Task details:
In the listing below, the answer starts at the line that has "right back paw: (644, 468)" and stops after the line that has "left back paw: (741, 499)"; please repeat that part exactly and nothing more.

Available records:
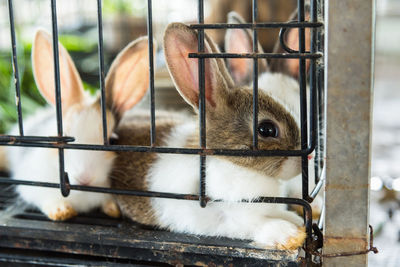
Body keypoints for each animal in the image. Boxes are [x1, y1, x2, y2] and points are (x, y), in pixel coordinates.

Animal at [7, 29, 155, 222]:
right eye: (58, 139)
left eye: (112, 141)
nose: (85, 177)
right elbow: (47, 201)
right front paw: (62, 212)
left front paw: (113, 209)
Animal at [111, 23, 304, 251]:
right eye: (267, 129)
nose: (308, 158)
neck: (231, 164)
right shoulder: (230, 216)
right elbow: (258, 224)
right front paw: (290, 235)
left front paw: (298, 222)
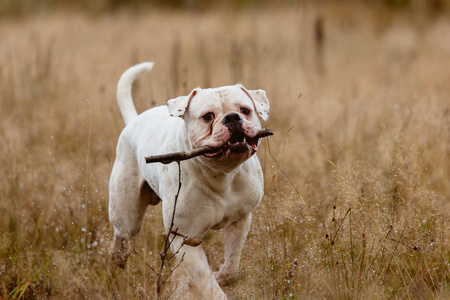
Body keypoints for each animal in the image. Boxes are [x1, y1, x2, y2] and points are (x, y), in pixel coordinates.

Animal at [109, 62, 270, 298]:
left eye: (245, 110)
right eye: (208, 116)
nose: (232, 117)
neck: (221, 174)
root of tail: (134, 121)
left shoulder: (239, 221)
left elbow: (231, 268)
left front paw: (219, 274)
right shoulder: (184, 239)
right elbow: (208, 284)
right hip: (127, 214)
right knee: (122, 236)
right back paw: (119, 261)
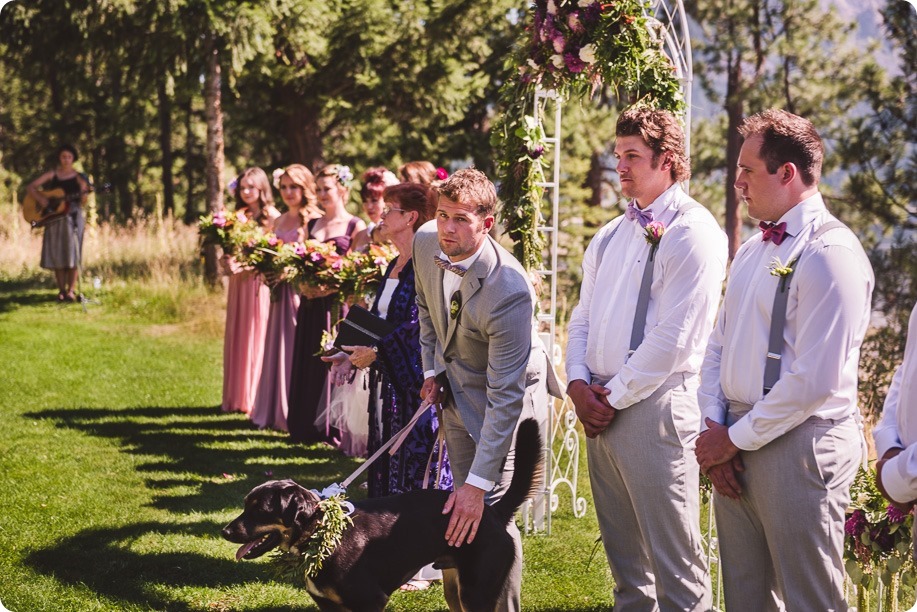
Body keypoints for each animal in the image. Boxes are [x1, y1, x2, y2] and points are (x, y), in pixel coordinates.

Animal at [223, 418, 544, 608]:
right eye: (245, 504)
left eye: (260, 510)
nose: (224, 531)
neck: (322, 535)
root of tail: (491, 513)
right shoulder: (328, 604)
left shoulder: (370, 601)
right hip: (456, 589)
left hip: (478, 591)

--

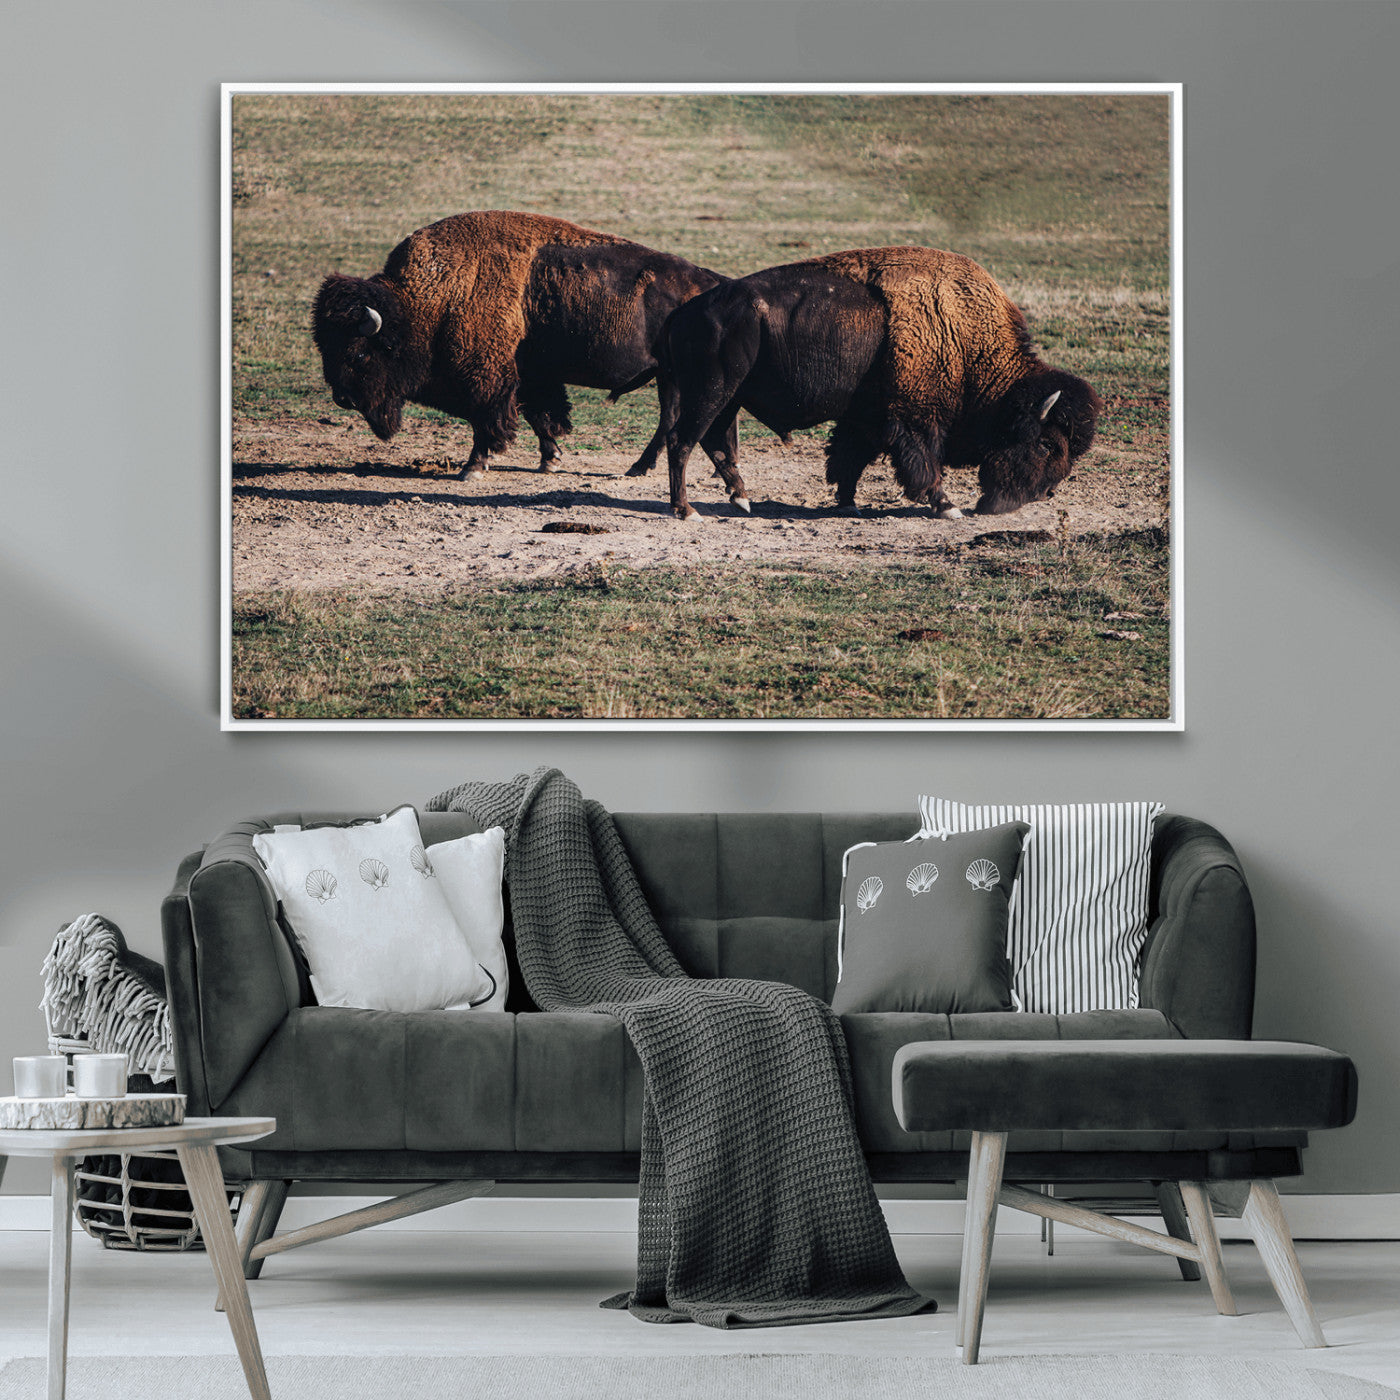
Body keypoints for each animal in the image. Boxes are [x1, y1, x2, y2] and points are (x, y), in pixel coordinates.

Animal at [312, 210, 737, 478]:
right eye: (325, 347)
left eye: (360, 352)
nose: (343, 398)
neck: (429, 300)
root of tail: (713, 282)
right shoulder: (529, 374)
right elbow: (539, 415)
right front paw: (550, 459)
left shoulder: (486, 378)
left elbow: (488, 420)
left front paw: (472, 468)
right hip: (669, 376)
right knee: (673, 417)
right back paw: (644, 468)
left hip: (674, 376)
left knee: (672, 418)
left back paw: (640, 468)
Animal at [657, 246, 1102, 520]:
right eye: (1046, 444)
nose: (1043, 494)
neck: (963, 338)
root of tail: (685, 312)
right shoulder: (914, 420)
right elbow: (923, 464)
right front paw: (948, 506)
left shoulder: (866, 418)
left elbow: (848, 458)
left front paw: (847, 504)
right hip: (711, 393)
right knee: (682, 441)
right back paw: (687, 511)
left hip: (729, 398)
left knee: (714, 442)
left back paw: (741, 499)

Expected answer:
right back paw: (644, 468)
left hip: (674, 376)
left knee: (672, 418)
left back paw: (640, 468)
Animal at [657, 246, 1102, 520]:
right eye: (1046, 444)
nose: (1043, 494)
neck: (963, 338)
root of tail: (685, 312)
right shoulder: (914, 420)
right elbow: (923, 464)
right front paw: (948, 506)
left shoulder: (866, 418)
left elbow: (848, 458)
left front paw: (847, 504)
right hip: (711, 393)
right knee: (682, 441)
right back paw: (687, 511)
left hip: (729, 398)
left knee: (714, 442)
left back paw: (741, 499)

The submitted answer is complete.